«Этот ребенок должен жить…» Записки Хелене Хольцман 1941–1944 | страница 79



С того времени наша тайная почта работала бесперебойно. Через сестру Германна мы постоянно держали связь со всеми старыми знакомыми. Терпению сестер Мендельските не было предела: в их кухне неизменно толклись всякие подозрительные личности, проворачивались обменные махинации. А иные собирались у теплой печки только перевести дух под крышей щедрых хозяек.
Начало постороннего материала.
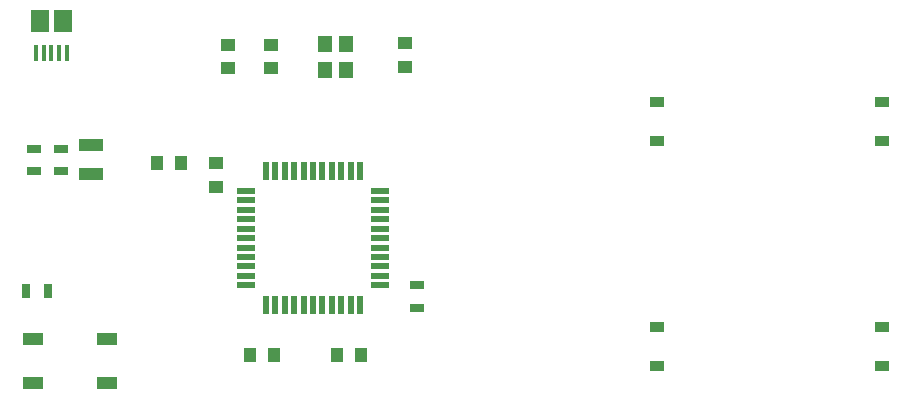
<source format=gbr>
G04 #@! TF.GenerationSoftware,KiCad,Pcbnew,(6.0.0-rc1-dev-1574-g3a1e66dba-dirty)*
G04 #@! TF.CreationDate,2019-01-27T21:49:17+01:00
G04 #@! TF.ProjectId,ai03_tutorial,61693033-5f74-4757-946f-7269616c2e6b,rev?*
G04 #@! TF.SameCoordinates,Original*
G04 #@! TF.FileFunction,Paste,Bot*
G04 #@! TF.FilePolarity,Positive*
%FSLAX46Y46*%
G04 Gerber Fmt 4.6, Leading zero omitted, Abs format (unit mm)*
G04 Created by KiCad (PCBNEW (6.0.0-rc1-dev-1574-g3a1e66dba-dirty)) date 2019 January 27, Sunday 21:49:17*
%MOMM*%
%LPD*%
G04 APERTURE LIST*
%ADD10R,1.000000X1.250000*%
%ADD11R,1.250000X1.000000*%
%ADD12R,1.200000X0.900000*%
%ADD13R,2.029460X1.140460*%
%ADD14R,1.300000X0.700000*%
%ADD15R,0.700000X1.300000*%
%ADD16R,1.800000X1.100000*%
%ADD17R,1.500000X0.550000*%
%ADD18R,0.550000X1.500000*%
%ADD19R,1.200000X1.400000*%
%ADD20R,1.500000X1.900000*%
%ADD21R,0.400000X1.350000*%
G04 APERTURE END LIST*
D10*
X115046000Y-105791000D03*
X113046000Y-105791000D03*
X122412000Y-105791000D03*
X120412000Y-105791000D03*
D11*
X114808000Y-79518000D03*
X114808000Y-81518000D03*
X111125000Y-79502000D03*
X111125000Y-81502000D03*
X110109000Y-91551000D03*
X110109000Y-89551000D03*
D10*
X107156000Y-89535000D03*
X105156000Y-89535000D03*
D12*
X147447000Y-87628000D03*
X147447000Y-84328000D03*
X147447000Y-106678000D03*
X147447000Y-103378000D03*
X166497000Y-84328000D03*
X166497000Y-87628000D03*
X166497000Y-103378000D03*
X166497000Y-106678000D03*
D13*
X99568000Y-90418920D03*
X99568000Y-88011000D03*
D14*
X97028000Y-90231000D03*
X97028000Y-88331000D03*
X94742000Y-88331000D03*
X94742000Y-90231000D03*
D15*
X95946000Y-100330000D03*
X94046000Y-100330000D03*
D14*
X127127000Y-101788000D03*
X127127000Y-99888000D03*
D16*
X100890000Y-104449000D03*
X94690000Y-108149000D03*
X100890000Y-108149000D03*
X94690000Y-104449000D03*
D17*
X112664000Y-99885000D03*
X112664000Y-99085000D03*
X112664000Y-98285000D03*
X112664000Y-97485000D03*
X112664000Y-96685000D03*
X112664000Y-95885000D03*
X112664000Y-95085000D03*
X112664000Y-94285000D03*
X112664000Y-93485000D03*
X112664000Y-92685000D03*
X112664000Y-91885000D03*
D18*
X114364000Y-90185000D03*
X115164000Y-90185000D03*
X115964000Y-90185000D03*
X116764000Y-90185000D03*
X117564000Y-90185000D03*
X118364000Y-90185000D03*
X119164000Y-90185000D03*
X119964000Y-90185000D03*
X120764000Y-90185000D03*
X121564000Y-90185000D03*
X122364000Y-90185000D03*
D17*
X124064000Y-91885000D03*
X124064000Y-92685000D03*
X124064000Y-93485000D03*
X124064000Y-94285000D03*
X124064000Y-95085000D03*
X124064000Y-95885000D03*
X124064000Y-96685000D03*
X124064000Y-97485000D03*
X124064000Y-98285000D03*
X124064000Y-99085000D03*
X124064000Y-99885000D03*
D18*
X122364000Y-101585000D03*
X121564000Y-101585000D03*
X120764000Y-101585000D03*
X119964000Y-101585000D03*
X119164000Y-101585000D03*
X118364000Y-101585000D03*
X117564000Y-101585000D03*
X116764000Y-101585000D03*
X115964000Y-101585000D03*
X115164000Y-101585000D03*
X114364000Y-101585000D03*
D19*
X121119000Y-79418000D03*
X121119000Y-81618000D03*
X119419000Y-81618000D03*
X119419000Y-79418000D03*
D11*
X126111000Y-81391000D03*
X126111000Y-79391000D03*
D20*
X97210000Y-77470000D03*
D21*
X95560000Y-80170000D03*
X94910000Y-80170000D03*
X97510000Y-80170000D03*
X96860000Y-80170000D03*
X96210000Y-80170000D03*
D20*
X95210000Y-77470000D03*
M02*

</source>
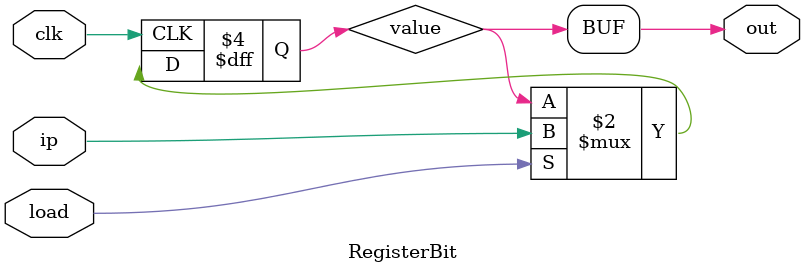
<source format=v>
`timescale 1ns / 1ps
module RegisterBit(load, ip, clk, out);
input load;
input clk;
input ip;

output out;

reg value;

assign out = value;

always@(posedge clk) begin
	if(load) begin
		  value <= ip;
	end
end

endmodule	
</source>
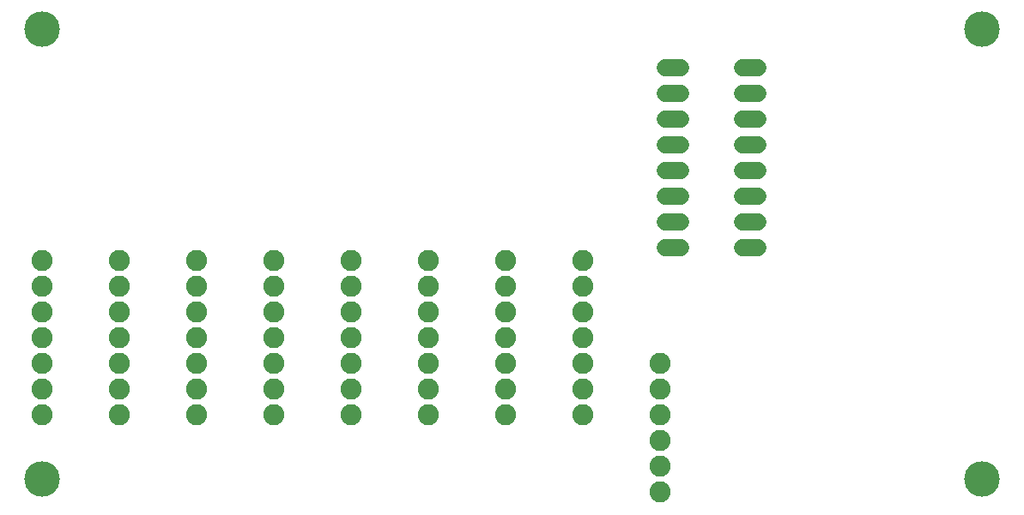
<source format=gbs>
G75*
%MOIN*%
%OFA0B0*%
%FSLAX25Y25*%
%IPPOS*%
%LPD*%
%AMOC8*
5,1,8,0,0,1.08239X$1,22.5*
%
%ADD10C,0.06619*%
%ADD11C,0.08200*%
%ADD12C,0.13800*%
D10*
X0263091Y0111000D02*
X0268909Y0111000D01*
X0268909Y0121000D02*
X0263091Y0121000D01*
X0263091Y0131000D02*
X0268909Y0131000D01*
X0268909Y0141000D02*
X0263091Y0141000D01*
X0263091Y0151000D02*
X0268909Y0151000D01*
X0268909Y0161000D02*
X0263091Y0161000D01*
X0263091Y0171000D02*
X0268909Y0171000D01*
X0268909Y0181000D02*
X0263091Y0181000D01*
X0293091Y0181000D02*
X0298909Y0181000D01*
X0298909Y0171000D02*
X0293091Y0171000D01*
X0293091Y0161000D02*
X0298909Y0161000D01*
X0298909Y0151000D02*
X0293091Y0151000D01*
X0293091Y0141000D02*
X0298909Y0141000D01*
X0298909Y0131000D02*
X0293091Y0131000D01*
X0293091Y0121000D02*
X0298909Y0121000D01*
X0298909Y0111000D02*
X0293091Y0111000D01*
D11*
X0231000Y0106000D03*
X0231000Y0096000D03*
X0231000Y0086000D03*
X0231000Y0076000D03*
X0231000Y0066000D03*
X0231000Y0056000D03*
X0231000Y0046000D03*
X0201000Y0046000D03*
X0201000Y0056000D03*
X0201000Y0066000D03*
X0201000Y0076000D03*
X0201000Y0086000D03*
X0201000Y0096000D03*
X0201000Y0106000D03*
X0171000Y0106000D03*
X0171000Y0096000D03*
X0171000Y0086000D03*
X0171000Y0076000D03*
X0171000Y0066000D03*
X0171000Y0056000D03*
X0171000Y0046000D03*
X0141000Y0046000D03*
X0141000Y0056000D03*
X0141000Y0066000D03*
X0141000Y0076000D03*
X0141000Y0086000D03*
X0141000Y0096000D03*
X0141000Y0106000D03*
X0111000Y0106000D03*
X0111000Y0096000D03*
X0111000Y0086000D03*
X0111000Y0076000D03*
X0111000Y0066000D03*
X0111000Y0056000D03*
X0111000Y0046000D03*
X0081000Y0046000D03*
X0081000Y0056000D03*
X0081000Y0066000D03*
X0081000Y0076000D03*
X0081000Y0086000D03*
X0081000Y0096000D03*
X0081000Y0106000D03*
X0051000Y0106000D03*
X0051000Y0096000D03*
X0051000Y0086000D03*
X0051000Y0076000D03*
X0051000Y0066000D03*
X0051000Y0056000D03*
X0051000Y0046000D03*
X0021000Y0046000D03*
X0021000Y0056000D03*
X0021000Y0066000D03*
X0021000Y0076000D03*
X0021000Y0086000D03*
X0021000Y0096000D03*
X0021000Y0106000D03*
X0261000Y0066000D03*
X0261000Y0056000D03*
X0261000Y0046000D03*
X0261000Y0036000D03*
X0261000Y0026000D03*
X0261000Y0016000D03*
D12*
X0021000Y0021000D03*
X0021000Y0196000D03*
X0386000Y0196000D03*
X0386000Y0021000D03*
M02*

</source>
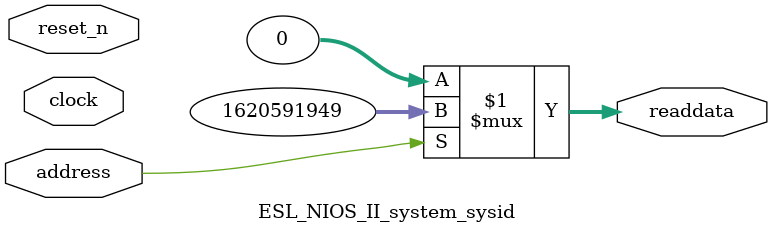
<source format=v>

`timescale 1ns / 1ps
// synthesis translate_on

// turn off superfluous verilog processor warnings 
// altera message_level Level1 
// altera message_off 10034 10035 10036 10037 10230 10240 10030 

module ESL_NIOS_II_system_sysid (
               // inputs:
                address,
                clock,
                reset_n,

               // outputs:
                readdata
             )
;

  output  [ 31: 0] readdata;
  input            address;
  input            clock;
  input            reset_n;

  wire    [ 31: 0] readdata;
  //control_slave, which is an e_avalon_slave
  assign readdata = address ? 1620591949 : 0;

endmodule




</source>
Во время наших тайных свиданий выглядывали через окошко на другой конец двора — не дай бог заметят кому не следует в доме портнихи посторонних. Но нет, к счастью, даже среди охраны нашлись люди не совсем бессердечные, которые просто делали вид, будто ничего не видят и не слышат. Я же обычно проходила через парадный вход с улицы, якобы, иду примерять новое платье. И скоро уже все евреи в бригаде знали, к кому я наведываюсь и зачем, и подавали мне знаки, кивали через стекло. Бывало иногда и так, что я приду, а в бригаде как назло проверка, и Эстер никак подойти не может. Что же, сижу жду ее. Наконец прибегает, хлопая деревянными башмаками по выложенному булыжником двору, обнимемся, и у нас есть еще полчаса для теплого, сердечного разговора. Она рассказывала мне о своей семье: отец, добрый, милый человек, теперь болен, очень мучается, ему необходим пронтосил. Мать-труженица, тянула на себе все их приусадебное хозяйство, особенно — огромный птичник. Братья и сестры работали в саду все четверо. И так продолжалось, пока они не покинули долину Мемеля, спасаясь от наступающих войск вермахта. Теперь вот ютятся в крошечном, кривом домишке, затхлом, сыром, прогнившем от фундамента до крыши. Но они все вместе — и это самое главное, и, пока они вместе им, любая нищета и убожество — не беда.

У Эстер было нежное личико, словно с полотен эпохи бидермейера, тонкие черты, хрупкий образ, темные глаза. Она жила своей семьей и замирала от нежности к своим родным.


Лида присылала мне из-за колючей проволоки записки, густо исписанные мелким почерком. Она писала о муже. В марте я прочла в ее письме: «Я уговорила Эдвина развестись. Это единственная возможность спасти его, а здесь ему конец, в гетто он погибает».

… марта[66] звонок в дверь. Открываю: на пороге стоит Эдвин. Да нет, даже не стоит, он падает, вваливается в дом, как только я открываю дверь. Врывается стремительно, как дикарь, ищущий убежища в своей пещере.

Это уже совсем другой Эдвин, не тот, с которым мы виделись в последний раз в августе. Прежде это был эдакий дородный, неторопливый, слегка даже флегматичный господин с достоинством, одновременно весельчак, балагур и эпикуреец с отменным чувством юмора. Теперь же я увидела: тощий, высохший затравленный субъект, лицо сведено горькой судорогой, складки у рта и на переносице, белый как мел, в глазах — испуг и мука, волосы, некогда густые и вьющиеся, сильно поредели.